Jean Stellittano, Secrétaire national du Secours Populaire français
La guerre en Ukraine et l’afflux de réfugiés en France représentent un énorme challenge pour les structures d’intérêt général qui doivent trouver en urgence des bénévoles et des financements supplémentaires pour répondre aux besoins des victimes de ce conflit. Le secrétaire national du Secours populaire français, Jean Stellittano, nous raconte comment son association parvient à gérer cette catastrophe que personne n’avait prévue.
Comment une association peut gérer une catastrophe totalement imprévue ?
Nous commençons hélas à nous habituer à ce type d’événements. En plus de mes responsabilités nationales auprès du Secours Populaire, j’occupe également le poste de secrétaire général pour le département des Alpes-Maritimes et en moins de deux ans, nous avons été frappés par la tempête Alex, le Covid et la guerre en Ukraine. 45% du flux migratoire en France des personnes qui cherchent à fuir ce conflit passe par les Alpes-Maritimes. Certains sont en transit vers l’Espagne ou le Portugal où réside une forte communauté ukrainienne mais beaucoup cherchent à rester dans notre pays. Pour absorber ces arrivées, nous devons donc trouver des bénévoles et des financements supplémentaires.
Comment faites-vous ?
L’anticipation est la clé. Dès le lundi qui a suivi la déclaration de guerre de la Russie, nous avons vu les premières voitures remplies de réfugiés arriver dans la région. Des Ukrainiens étaient déjà venus après l’invasion de la Crimée et du Donbass mais nous savions que ce nouveau conflit allait provoquer un afflux de demandeurs d’asile qui irait crescendo au fil du temps et la réalité prouve hélas que nous avions raison. Nous voyons aujourd’hui arriver des autocars presque tous les jours. Dès le premier jour du conflit, nous avons activé notre réseau de partenaires et nous avons lancé sur les réseaux sociaux et dans la presse régionale un appel pour trouver des moyens humains et financiers supplémentaires. Nous voulions aussi canaliser les dons matériels en publiant une liste très détaillée de produits qui correspondaient réellement aux besoins. Très vite, nous avons également montré les actions que nous menions sur le terrain comme les distributions de repas dans les files d’attentes à la préfecture ou les dons de carte SIM et de produits de première nécessité aux nouveaux arrivants.
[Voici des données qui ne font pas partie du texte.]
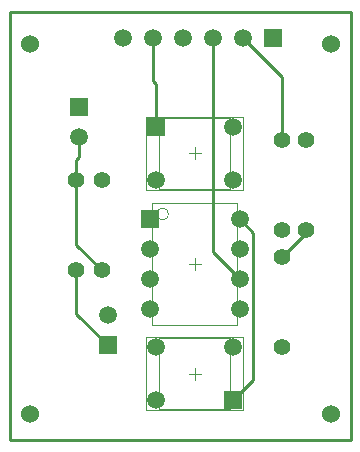
<source format=gtl>
G04*
G04 #@! TF.GenerationSoftware,Altium Limited,Altium Designer,21.2.2 (38)*
G04*
G04 Layer_Physical_Order=1*
G04 Layer_Color=255*
%FSLAX25Y25*%
%MOIN*%
G70*
G04*
G04 #@! TF.SameCoordinates,E4463E13-6215-4CEB-9C32-E63C6DB71CC8*
G04*
G04*
G04 #@! TF.FilePolarity,Positive*
G04*
G01*
G75*
%ADD13C,0.01000*%
%ADD14C,0.00394*%
%ADD15C,0.00197*%
%ADD21C,0.06000*%
%ADD22R,0.05906X0.05906*%
%ADD23C,0.05906*%
%ADD24C,0.05512*%
%ADD25R,0.05906X0.05906*%
D13*
X383500Y369000D02*
Y370000D01*
X375500Y361000D02*
X383500Y369000D01*
X307000Y365000D02*
Y386500D01*
Y365000D02*
X315500Y356500D01*
X307000Y342000D02*
Y356500D01*
Y342000D02*
X317500Y331500D01*
X375500Y400000D02*
Y421000D01*
X362500Y434000D02*
X375500Y421000D01*
X352500Y362500D02*
Y434000D01*
Y362500D02*
X361500Y353500D01*
Y373500D02*
X366000Y369000D01*
Y319847D02*
Y369000D01*
X359295Y313142D02*
X366000Y319847D01*
X332500Y419705D02*
Y434000D01*
Y419705D02*
X333705Y418500D01*
Y404358D02*
Y418500D01*
X308000Y394200D02*
Y401000D01*
X307000Y393200D02*
X308000Y394200D01*
X307000Y386500D02*
Y393200D01*
X285000Y300000D02*
X398500D01*
X285000Y442500D02*
X398500D01*
Y300000D02*
Y442500D01*
X285000Y300000D02*
Y442500D01*
D14*
X337839Y375232D02*
G03*
X337839Y375232I-1969J0D01*
G01*
X334709Y383709D02*
X358291D01*
Y407291D01*
X334709D02*
X358291D01*
X334709Y383709D02*
Y407291D01*
Y333791D02*
X358291D01*
X334709Y310209D02*
Y333791D01*
Y310209D02*
X358291D01*
Y333791D01*
X332327Y338224D02*
Y378776D01*
X360673Y338224D02*
Y378776D01*
X332327D02*
X360673D01*
X332327Y338224D02*
X360673D01*
X344531Y395500D02*
X348469D01*
X346500Y393532D02*
Y397469D01*
X344532Y322000D02*
X348469D01*
X346500Y320031D02*
Y323969D01*
X344532Y358500D02*
X348469D01*
X346500Y356532D02*
Y360469D01*
D15*
X330358Y383295D02*
X362642D01*
X330358D02*
Y407705D01*
X362642D01*
Y383295D02*
Y407705D01*
X330358Y334205D02*
X362642D01*
Y309795D02*
Y334205D01*
X330358Y309795D02*
X362642D01*
X330358D02*
Y334205D01*
D21*
X291500Y308500D02*
D03*
X392000D02*
D03*
Y432000D02*
D03*
X291500D02*
D03*
D22*
X317500Y331500D02*
D03*
X308000Y411000D02*
D03*
D23*
X317500Y341500D02*
D03*
X333705Y386642D02*
D03*
X359295D02*
D03*
Y404358D02*
D03*
X362500Y434000D02*
D03*
X352500D02*
D03*
X342500D02*
D03*
X332500D02*
D03*
X322500D02*
D03*
X308000Y401000D02*
D03*
X359295Y330858D02*
D03*
X333705D02*
D03*
Y313142D02*
D03*
X331500Y363500D02*
D03*
Y353500D02*
D03*
Y343500D02*
D03*
X361500Y373500D02*
D03*
Y363500D02*
D03*
Y353500D02*
D03*
Y343500D02*
D03*
D24*
X375500Y361000D02*
D03*
Y331000D02*
D03*
X383500Y370000D02*
D03*
Y400000D02*
D03*
X375500D02*
D03*
Y370000D02*
D03*
X307000Y356500D02*
D03*
Y386500D02*
D03*
X315500Y356500D02*
D03*
Y386500D02*
D03*
D25*
X333705Y404358D02*
D03*
X372500Y434000D02*
D03*
X359295Y313142D02*
D03*
X331500Y373500D02*
D03*
M02*

</source>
Nous avons été parmi les premiers à communiquer dans les médias et cette stratégie a attiré mécaniquement à nous les bénévoles car ce sont durant les premiers jours qui suivent une catastrophe que le plus de gens cherchent à apporter leur aide.
Quels types de bénévoles recherchiez-vous ?
Nous avions besoin de russophones qui parlent français et de personnes qui acceptent de donner gratuitement des cours de français. Nous avons fait des appels dans ce sens dans les médias et nous avons vu plus de 150 bénévoles nous rejoindre en une semaine alors que nous avons l’habitude d’en accueillir en temps normal une trentaine par… mois. Il est important de faire les choses très rapidement, de communiquer sur toutes les actions concrètes que l’on mène et d’être très accueillant. Lorsqu’un bénévole se présente, nous lui faisons remplir une petite fiche et nous l’envoyons directement sur le terrain. On ne le harcèle pas de questions et on ne lui demande pas des papiers. On l’accueille chaleureusement.
Trouver des fonds n’est pas plus compliqué ?
Pour l’Ukraine, nous recevons beaucoup d’argent car les actions que nous menons sont très visibles sur le terrain mais certains problèmes pourraient apparaître si la guerre durait longtemps. Concernant les bénévoles, je ne me fais pas trop de soucis car ce sont surtout des femmes et des retraités qui se sentent très concernés par cette cause et qui vont développer au fil du temps des amitiés avec les réfugiés. Concernant les dons financiers, l’exercice sera plus difficile car une actualité chasse souvent la précédente. Les donateurs sont sans cesse sollicités et ils doivent faire des choix. La situation que nous vivons actuellement est totalement inédite. Il faut remonter peut-être à l’afflux d’émigrants espagnols qui fuyaient le régime franquiste pour trouver un phénomène comparable à celui que nous vivons aujourd’hui. La crise du Kosovo était moins importante car ce pays est beaucoup plus petit.